**WORK INSTRUCTION**
For the word "format", find each line in the entries where it occurs and copy that line.

══════════════════════════════

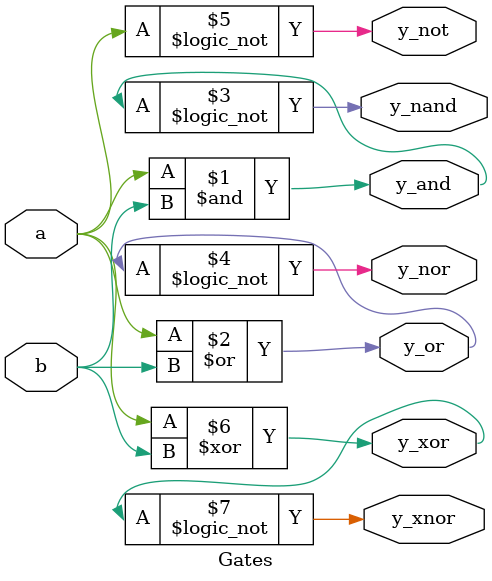
<source format=v>
module Gates(
    input a,b,
    output y_and, y_or, y_not, y_nand, y_nor, y_xor, y_xnor
);
    assign y_and = a&b, y_or=a|b, y_nand=!y_and, y_nor=!y_or;
    assign y_not=!a, y_xor=a^b, y_xnor=!y_xor;
endmodule
</source>
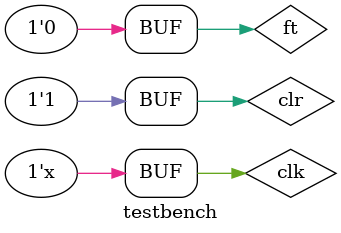
<source format=v>
`timescale 1ns / 1ns
module testbench();
reg clk;
reg ft;
reg clr;
wire [7:0]SEG;
wire fout;
wire [6:0]codeout;
wire dot;
wire [9:0]tH;
wire [9:0]T;
wire [3:0]q1,q2,q3,q4;

initial
begin
	clk=0;
	clr=0;
	//写个200KHz的信号，占空比20%
	ft=1;
	#10000
	ft=0;
	#40000
	clr=1;
	ft=1;
	#10000
	ft=0;
	#40000
	
	ft=1;
	#10000
	ft=0;
	#40000
	
	ft=1;
	#10000
	ft=0;
	#40000
	
	ft=1;
	#10000
	ft=0;
	#40000
	
	ft=1;
	#10000
	ft=0;
	#40000
	
	ft=1;
	#10000
	ft=0;
	#40000
	ft=1;
	#10000
	ft=0;
	#40000
	
	ft=1;
	#10000
	ft=0;
	#40000
	
	ft=1;
	#10000
	ft=0;
	#40000
	ft=1;
	#10000
	ft=0;
	#40000
	
	ft=1;
	#10000
	ft=0;
	#40000
	
	ft=1;
	#10000
	ft=0;
	#40000
	
	ft=1;
	#10000
	ft=0;
	#40000
	
	ft=1;
	#10000
	ft=0;
	#40000
	
	ft=1;
	#10000
	ft=0;
	#40000
	
	ft=1;
	#10000
	ft=0;
	#40000
	
	ft=1;
	#10000
	ft=0;
	#40000
	
	ft=1;
	#10000
	ft=0;
	#40000
	
	ft=1;
	#10000
	ft=0;
	#40000
	
	ft=1;
	#10000
	ft=0;
	#40000
	
	ft=1;
	#10000
	ft=0;
	#40000
	
	ft=1;
	#10000
	ft=0;
	#40000
	
	ft=1;
	#10000
	ft=0;
	#40000
	
	ft=1;
	#10000
	ft=0;
	#40000
	
	ft=1;
	#10000
	ft=0;
	#40000
	
	ft=1;
	#10000
	ft=0;
	#40000
	
	ft=1;
	#10000
	ft=0;
	#40000
	
	ft=1;
	#10000
	ft=0;
	#40000
	
	ft=1;
	#10000
	ft=0;
	#40000
	
	ft=1;
	#10000
	ft=0;
	#40000
	
	ft=1;
	#10000
	ft=0;

end

always #10 clk=~clk;

dcl_1778_8 test(
	.ft(ft),
	.clk(clk),
	.clr(clr),
	.SEG(SEG),
	.fout(fout),
	.codeout(codeout),
	.dot(dot),
	.tH(tH),
	.T(T),
	.q1(q1),
	.q2(q2),
	.q3(q3),
	.q4(q4)
);

endmodule
</source>
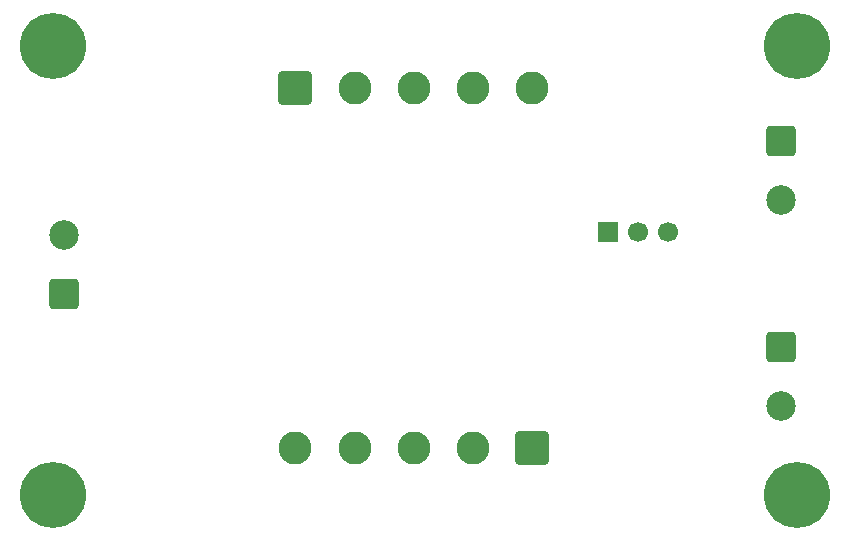
<source format=gbr>
%TF.GenerationSoftware,KiCad,Pcbnew,9.0.6*%
%TF.CreationDate,2026-01-14T12:07:50+08:00*%
%TF.ProjectId,civ2bcd,63697632-6263-4642-9e6b-696361645f70,rev?*%
%TF.SameCoordinates,Original*%
%TF.FileFunction,Soldermask,Bot*%
%TF.FilePolarity,Negative*%
%FSLAX46Y46*%
G04 Gerber Fmt 4.6, Leading zero omitted, Abs format (unit mm)*
G04 Created by KiCad (PCBNEW 9.0.6) date 2026-01-14 12:07:50*
%MOMM*%
%LPD*%
G01*
G04 APERTURE LIST*
G04 Aperture macros list*
%AMRoundRect*
0 Rectangle with rounded corners*
0 $1 Rounding radius*
0 $2 $3 $4 $5 $6 $7 $8 $9 X,Y pos of 4 corners*
0 Add a 4 corners polygon primitive as box body*
4,1,4,$2,$3,$4,$5,$6,$7,$8,$9,$2,$3,0*
0 Add four circle primitives for the rounded corners*
1,1,$1+$1,$2,$3*
1,1,$1+$1,$4,$5*
1,1,$1+$1,$6,$7*
1,1,$1+$1,$8,$9*
0 Add four rect primitives between the rounded corners*
20,1,$1+$1,$2,$3,$4,$5,0*
20,1,$1+$1,$4,$5,$6,$7,0*
20,1,$1+$1,$6,$7,$8,$9,0*
20,1,$1+$1,$8,$9,$2,$3,0*%
G04 Aperture macros list end*
%ADD10RoundRect,0.250000X-1.000000X1.000000X-1.000000X-1.000000X1.000000X-1.000000X1.000000X1.000000X0*%
%ADD11C,2.500000*%
%ADD12R,1.700000X1.700000*%
%ADD13C,1.700000*%
%ADD14RoundRect,0.250001X1.149999X1.149999X-1.149999X1.149999X-1.149999X-1.149999X1.149999X-1.149999X0*%
%ADD15C,2.800000*%
%ADD16C,5.600000*%
%ADD17RoundRect,0.250001X-1.149999X-1.149999X1.149999X-1.149999X1.149999X1.149999X-1.149999X1.149999X0*%
%ADD18RoundRect,0.250000X1.000000X-1.000000X1.000000X1.000000X-1.000000X1.000000X-1.000000X-1.000000X0*%
G04 APERTURE END LIST*
D10*
%TO.C,J6*%
X199132500Y-68500000D03*
D11*
X199132500Y-73500000D03*
%TD*%
D12*
%TO.C,J3*%
X184475000Y-76242177D03*
D13*
X187015000Y-76242177D03*
X189555000Y-76242177D03*
%TD*%
D14*
%TO.C,J5*%
X178000000Y-94500000D03*
D15*
X173000000Y-94500000D03*
X168000000Y-94500000D03*
X163000000Y-94500000D03*
X158000000Y-94500000D03*
%TD*%
D10*
%TO.C,J1*%
X199132500Y-86000000D03*
D11*
X199132500Y-91000000D03*
%TD*%
D16*
%TO.C,*%
X137500000Y-60500000D03*
%TD*%
%TO.C,*%
X200500000Y-98500000D03*
%TD*%
%TO.C,*%
X200500000Y-60500000D03*
%TD*%
D17*
%TO.C,J4*%
X158000000Y-64000000D03*
D15*
X163000000Y-64000000D03*
X168000000Y-64000000D03*
X173000000Y-64000000D03*
X178000000Y-64000000D03*
%TD*%
D18*
%TO.C,J2*%
X138367500Y-81500000D03*
D11*
X138367500Y-76500000D03*
%TD*%
D16*
%TO.C,*%
X137500000Y-98500000D03*
%TD*%
M02*

</source>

══════════════════════════════

**RESULT OF THE TASK**
<source format=v>
<source format=v>
<source format=gbr>
G04 Gerber Fmt 4.6, Leading zero omitted, Abs format (unit mm)*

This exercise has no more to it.